Requires JDK 1.6 or higher.
<dependency>
<groupId>ro.fortsoft.sms-util</groupId>
<artifactId>sms-util</artifactId>
<version>1.0</version>
</dependency>
Q: What is the max size of a text message that I can send through SMS?
A: Theoretically unlimited, as you can send multiple SMS-es and use part of their contents(a standard header) to specify they are all parts of the same text message. Practically the number of SMS parts is limited by the SMS provider. Could be 3, 35 or whatever.
Q: What is the max text size of a single SMS?
A: It depends on the characters in the message. As long at the message contains only characters in the GSM 03.38 charset, the max size of a message is 160 characters. A bigger text message can be sent by splitting it into multiple sms-es. As said above, a chunk of the message(the UDS header) can be used to mark the sms parts as being a sequence of the same message. Therefore the max size of the text drops down to 153.
Should the text contain characters outside GSM 03.38 charset, the encoding is changed to Unicode (UCS-2) UTF-16.
The characters in the GSM 03.38 charset can be encoded in a 7 bit per char encoding.
Since we're using more bytes per each char(16) the maximum number of that can fit in the message is lower. Now only 70 chars fit in a single part sms and 53 for a multipart one.
This results from: An sms package has 140 bytes(140 * 8 bits)

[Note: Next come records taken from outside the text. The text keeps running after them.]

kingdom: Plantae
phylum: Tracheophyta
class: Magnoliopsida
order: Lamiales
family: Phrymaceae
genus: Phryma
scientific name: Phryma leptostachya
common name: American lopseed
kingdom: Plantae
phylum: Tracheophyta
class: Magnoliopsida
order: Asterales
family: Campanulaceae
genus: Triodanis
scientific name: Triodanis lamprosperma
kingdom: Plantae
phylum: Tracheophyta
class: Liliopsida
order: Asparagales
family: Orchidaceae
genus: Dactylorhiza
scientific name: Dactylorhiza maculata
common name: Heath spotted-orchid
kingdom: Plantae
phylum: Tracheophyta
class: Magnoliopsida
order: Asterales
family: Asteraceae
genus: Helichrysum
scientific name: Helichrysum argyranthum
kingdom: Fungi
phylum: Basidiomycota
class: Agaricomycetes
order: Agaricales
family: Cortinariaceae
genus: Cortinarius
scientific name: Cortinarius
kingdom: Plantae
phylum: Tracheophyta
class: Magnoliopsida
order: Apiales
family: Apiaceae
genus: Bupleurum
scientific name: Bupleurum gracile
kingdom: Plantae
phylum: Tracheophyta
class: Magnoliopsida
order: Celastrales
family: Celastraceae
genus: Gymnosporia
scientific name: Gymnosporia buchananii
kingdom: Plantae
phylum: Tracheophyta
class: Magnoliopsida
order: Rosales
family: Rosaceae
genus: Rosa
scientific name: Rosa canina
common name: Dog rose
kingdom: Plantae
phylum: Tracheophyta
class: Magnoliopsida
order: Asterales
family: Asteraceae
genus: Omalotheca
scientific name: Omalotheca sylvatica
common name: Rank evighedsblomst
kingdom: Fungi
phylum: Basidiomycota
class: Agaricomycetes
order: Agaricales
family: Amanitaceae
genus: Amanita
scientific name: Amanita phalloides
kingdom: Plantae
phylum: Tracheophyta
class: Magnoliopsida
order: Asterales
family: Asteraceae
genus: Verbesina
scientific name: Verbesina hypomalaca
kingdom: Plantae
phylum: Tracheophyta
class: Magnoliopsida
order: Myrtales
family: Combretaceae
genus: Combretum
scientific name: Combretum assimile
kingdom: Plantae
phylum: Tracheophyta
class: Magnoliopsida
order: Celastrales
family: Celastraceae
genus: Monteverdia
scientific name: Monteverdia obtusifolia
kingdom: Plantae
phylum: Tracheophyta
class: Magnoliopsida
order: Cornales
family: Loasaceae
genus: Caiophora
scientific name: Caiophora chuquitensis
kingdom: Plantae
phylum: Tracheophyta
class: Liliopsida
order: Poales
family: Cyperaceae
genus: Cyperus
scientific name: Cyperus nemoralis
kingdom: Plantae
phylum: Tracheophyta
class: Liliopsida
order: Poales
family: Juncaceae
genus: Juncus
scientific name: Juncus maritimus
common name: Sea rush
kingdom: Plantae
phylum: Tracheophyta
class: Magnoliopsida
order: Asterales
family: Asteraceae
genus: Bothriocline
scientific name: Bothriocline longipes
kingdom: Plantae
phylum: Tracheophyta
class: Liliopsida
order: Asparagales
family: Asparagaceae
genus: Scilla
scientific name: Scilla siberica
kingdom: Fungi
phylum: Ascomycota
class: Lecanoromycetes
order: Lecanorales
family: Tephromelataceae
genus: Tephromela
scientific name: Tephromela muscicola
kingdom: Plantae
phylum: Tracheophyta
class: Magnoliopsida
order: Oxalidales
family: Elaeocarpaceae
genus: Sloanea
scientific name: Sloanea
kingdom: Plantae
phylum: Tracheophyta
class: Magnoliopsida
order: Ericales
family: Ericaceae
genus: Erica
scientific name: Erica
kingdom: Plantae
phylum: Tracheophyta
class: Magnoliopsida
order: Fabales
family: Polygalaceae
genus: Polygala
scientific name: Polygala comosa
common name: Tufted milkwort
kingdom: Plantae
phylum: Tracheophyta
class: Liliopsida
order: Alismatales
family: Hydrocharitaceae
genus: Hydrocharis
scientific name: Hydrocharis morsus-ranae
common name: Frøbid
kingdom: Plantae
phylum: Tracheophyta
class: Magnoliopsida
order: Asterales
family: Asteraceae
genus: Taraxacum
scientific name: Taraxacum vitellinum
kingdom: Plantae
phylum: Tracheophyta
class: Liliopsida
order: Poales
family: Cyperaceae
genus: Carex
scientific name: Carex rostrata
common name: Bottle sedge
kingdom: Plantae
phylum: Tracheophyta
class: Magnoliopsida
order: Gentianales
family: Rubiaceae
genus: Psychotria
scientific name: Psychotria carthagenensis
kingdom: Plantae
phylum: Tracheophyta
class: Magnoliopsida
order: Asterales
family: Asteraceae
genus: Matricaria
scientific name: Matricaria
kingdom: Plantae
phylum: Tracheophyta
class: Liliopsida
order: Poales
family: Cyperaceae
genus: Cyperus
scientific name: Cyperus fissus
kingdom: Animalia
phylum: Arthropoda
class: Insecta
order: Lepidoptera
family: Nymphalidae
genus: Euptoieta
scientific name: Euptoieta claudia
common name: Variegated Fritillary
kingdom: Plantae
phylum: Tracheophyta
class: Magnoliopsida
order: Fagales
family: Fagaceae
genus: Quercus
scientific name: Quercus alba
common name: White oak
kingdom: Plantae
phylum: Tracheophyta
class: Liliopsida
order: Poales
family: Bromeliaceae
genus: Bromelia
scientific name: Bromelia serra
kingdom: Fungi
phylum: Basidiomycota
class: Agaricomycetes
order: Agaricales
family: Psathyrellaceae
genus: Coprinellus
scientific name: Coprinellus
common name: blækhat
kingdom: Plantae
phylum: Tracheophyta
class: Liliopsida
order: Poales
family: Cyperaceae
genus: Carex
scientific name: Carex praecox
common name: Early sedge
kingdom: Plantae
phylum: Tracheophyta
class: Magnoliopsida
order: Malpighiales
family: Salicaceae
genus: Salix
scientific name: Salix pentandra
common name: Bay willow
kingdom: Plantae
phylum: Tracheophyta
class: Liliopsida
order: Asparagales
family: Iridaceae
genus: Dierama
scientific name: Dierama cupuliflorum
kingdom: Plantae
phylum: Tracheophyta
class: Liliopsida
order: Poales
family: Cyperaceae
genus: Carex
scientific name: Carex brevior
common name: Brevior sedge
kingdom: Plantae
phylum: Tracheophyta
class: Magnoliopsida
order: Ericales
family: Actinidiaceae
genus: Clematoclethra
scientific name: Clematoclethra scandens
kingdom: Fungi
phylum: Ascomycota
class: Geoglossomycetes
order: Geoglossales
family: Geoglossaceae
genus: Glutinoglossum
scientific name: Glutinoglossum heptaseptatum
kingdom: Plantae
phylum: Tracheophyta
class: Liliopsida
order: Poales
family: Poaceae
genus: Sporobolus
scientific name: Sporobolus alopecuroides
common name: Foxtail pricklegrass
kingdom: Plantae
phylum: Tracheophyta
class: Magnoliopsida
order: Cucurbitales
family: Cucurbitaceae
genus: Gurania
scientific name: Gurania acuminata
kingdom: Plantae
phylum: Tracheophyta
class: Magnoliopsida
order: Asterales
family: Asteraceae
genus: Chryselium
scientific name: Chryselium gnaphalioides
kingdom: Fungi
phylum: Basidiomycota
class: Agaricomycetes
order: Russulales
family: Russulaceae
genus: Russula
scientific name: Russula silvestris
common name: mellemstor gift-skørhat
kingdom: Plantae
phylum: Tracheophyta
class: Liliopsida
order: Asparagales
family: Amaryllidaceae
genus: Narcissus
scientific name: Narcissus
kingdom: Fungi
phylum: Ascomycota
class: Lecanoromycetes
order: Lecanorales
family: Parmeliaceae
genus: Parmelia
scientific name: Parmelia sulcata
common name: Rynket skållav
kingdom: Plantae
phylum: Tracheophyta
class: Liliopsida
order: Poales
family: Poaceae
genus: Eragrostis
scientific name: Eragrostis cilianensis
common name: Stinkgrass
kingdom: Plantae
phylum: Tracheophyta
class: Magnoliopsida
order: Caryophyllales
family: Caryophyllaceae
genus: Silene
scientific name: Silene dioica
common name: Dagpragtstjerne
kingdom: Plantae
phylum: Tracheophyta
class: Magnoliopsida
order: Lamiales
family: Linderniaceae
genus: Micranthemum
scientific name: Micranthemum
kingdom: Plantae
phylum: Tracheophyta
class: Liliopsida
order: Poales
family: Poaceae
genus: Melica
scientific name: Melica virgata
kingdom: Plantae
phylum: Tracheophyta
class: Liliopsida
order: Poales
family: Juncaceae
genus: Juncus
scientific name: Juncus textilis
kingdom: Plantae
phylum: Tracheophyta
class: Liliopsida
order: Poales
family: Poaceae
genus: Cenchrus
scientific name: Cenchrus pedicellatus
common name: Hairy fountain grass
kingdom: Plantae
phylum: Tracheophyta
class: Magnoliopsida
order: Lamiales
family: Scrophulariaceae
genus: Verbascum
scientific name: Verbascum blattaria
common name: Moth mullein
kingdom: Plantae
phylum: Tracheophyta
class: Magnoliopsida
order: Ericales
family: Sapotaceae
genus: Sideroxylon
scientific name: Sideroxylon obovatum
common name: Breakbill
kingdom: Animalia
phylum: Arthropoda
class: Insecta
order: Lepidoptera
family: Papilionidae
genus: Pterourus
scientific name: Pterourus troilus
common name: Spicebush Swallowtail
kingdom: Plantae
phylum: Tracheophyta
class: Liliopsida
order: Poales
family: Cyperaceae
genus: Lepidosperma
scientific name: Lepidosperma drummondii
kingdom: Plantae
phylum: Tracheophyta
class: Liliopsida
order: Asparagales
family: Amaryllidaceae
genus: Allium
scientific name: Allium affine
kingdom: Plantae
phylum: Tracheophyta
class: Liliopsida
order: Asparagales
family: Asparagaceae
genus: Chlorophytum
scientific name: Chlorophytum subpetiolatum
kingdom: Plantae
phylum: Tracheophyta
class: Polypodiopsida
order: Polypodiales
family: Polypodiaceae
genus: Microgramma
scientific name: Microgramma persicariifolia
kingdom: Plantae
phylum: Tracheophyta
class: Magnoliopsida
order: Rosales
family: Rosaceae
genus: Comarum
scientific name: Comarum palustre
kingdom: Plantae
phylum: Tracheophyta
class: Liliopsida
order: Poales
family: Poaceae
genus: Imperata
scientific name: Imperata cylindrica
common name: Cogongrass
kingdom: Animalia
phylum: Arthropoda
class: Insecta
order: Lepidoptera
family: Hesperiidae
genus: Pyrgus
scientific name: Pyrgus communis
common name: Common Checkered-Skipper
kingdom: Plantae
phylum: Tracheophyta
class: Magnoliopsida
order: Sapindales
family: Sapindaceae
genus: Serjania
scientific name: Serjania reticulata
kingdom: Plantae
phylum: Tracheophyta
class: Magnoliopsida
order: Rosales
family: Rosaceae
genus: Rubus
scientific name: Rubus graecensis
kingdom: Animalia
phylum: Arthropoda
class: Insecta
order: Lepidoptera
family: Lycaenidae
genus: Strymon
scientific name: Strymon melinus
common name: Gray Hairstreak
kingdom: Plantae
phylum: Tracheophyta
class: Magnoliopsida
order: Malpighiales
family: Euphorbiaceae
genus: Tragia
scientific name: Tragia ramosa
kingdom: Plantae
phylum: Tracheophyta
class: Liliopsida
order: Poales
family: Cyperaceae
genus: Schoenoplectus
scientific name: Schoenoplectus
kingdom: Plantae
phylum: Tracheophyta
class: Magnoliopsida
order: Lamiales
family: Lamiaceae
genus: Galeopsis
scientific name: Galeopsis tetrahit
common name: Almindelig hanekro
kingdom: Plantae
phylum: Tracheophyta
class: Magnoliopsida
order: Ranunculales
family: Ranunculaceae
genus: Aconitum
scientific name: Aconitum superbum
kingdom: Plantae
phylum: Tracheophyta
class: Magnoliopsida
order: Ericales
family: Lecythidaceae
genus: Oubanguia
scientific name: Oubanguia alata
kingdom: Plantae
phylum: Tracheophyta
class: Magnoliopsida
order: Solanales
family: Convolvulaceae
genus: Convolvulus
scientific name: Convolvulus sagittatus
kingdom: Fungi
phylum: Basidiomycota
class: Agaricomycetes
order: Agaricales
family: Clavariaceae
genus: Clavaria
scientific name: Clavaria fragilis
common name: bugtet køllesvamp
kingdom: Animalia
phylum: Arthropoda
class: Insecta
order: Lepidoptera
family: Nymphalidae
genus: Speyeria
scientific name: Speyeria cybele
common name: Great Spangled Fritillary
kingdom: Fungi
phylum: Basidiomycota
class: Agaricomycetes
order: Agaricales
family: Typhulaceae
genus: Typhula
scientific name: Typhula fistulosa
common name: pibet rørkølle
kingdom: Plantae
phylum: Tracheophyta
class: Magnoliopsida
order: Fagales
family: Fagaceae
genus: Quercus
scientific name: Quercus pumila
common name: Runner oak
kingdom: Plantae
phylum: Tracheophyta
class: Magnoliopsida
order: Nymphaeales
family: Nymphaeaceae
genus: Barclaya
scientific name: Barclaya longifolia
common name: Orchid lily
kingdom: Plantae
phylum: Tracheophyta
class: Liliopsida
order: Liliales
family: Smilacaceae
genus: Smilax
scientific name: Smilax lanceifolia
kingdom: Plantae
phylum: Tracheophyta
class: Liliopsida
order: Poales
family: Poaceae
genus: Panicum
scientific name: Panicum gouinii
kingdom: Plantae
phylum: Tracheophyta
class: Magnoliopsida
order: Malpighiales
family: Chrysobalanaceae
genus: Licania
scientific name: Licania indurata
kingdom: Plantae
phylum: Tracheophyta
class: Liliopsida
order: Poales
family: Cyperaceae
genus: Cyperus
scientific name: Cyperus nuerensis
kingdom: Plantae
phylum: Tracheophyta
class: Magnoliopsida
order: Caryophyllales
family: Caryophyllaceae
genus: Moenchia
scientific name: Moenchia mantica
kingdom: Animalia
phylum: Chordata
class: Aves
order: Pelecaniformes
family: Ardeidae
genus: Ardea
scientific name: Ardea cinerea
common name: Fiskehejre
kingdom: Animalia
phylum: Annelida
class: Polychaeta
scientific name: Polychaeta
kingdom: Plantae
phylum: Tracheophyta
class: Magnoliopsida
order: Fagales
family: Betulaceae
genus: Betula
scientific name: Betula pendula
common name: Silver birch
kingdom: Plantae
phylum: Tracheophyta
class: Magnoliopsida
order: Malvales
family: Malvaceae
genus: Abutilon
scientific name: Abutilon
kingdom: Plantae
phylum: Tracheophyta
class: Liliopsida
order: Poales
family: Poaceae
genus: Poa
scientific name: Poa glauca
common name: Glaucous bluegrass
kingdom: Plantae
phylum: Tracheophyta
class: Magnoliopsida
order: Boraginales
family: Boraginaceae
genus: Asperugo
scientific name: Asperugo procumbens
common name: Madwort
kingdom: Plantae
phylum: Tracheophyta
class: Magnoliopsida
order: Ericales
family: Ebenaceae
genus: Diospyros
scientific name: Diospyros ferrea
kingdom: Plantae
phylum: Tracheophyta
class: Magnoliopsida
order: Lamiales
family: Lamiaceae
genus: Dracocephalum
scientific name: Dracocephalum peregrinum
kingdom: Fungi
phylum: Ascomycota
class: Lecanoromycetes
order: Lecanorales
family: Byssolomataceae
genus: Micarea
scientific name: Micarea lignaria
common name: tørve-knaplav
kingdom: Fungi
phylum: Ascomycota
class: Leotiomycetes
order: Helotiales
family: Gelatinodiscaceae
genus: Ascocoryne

GSM 03.38 charset => 7 bit per char => 140 * 8 / 7 = 160
Unicode => 16 bits pe char => 140 * 8 / 16 = 70
Single Part | Multipart | |
---|---|---|
Gsm338 charset | 160 | 153 |
Unicode | 70 | 67 |
Besides the base charset the are a few extra characters(€, |, {, ..) which still can be encoded as 7 bit, however another character(a by a special escape character (0x1B)) must be added before them. This means that the characters from this extended charset count as 2.
In multipart sms-es at the end of an sms part the sms escape character 0x1B cannot stand by itself, so instead a new sms part must be added that will start with the escape char 0x1B + '{' for example.
You can see visually how a text is split by using this SMS length calculator
Q: Can a text message be split into multi part SMS-es each part with different encoding? Like 1st part GSM338, 2nd Unicode, etc.
A: No, the whole SMS encoding must be the same. So if have a message with all characters from GSM338 and you add a character not in it (like a greek alphabet) causing the encoding to be switched to Unicode, the size for each part changes and how it's split must be recalculated.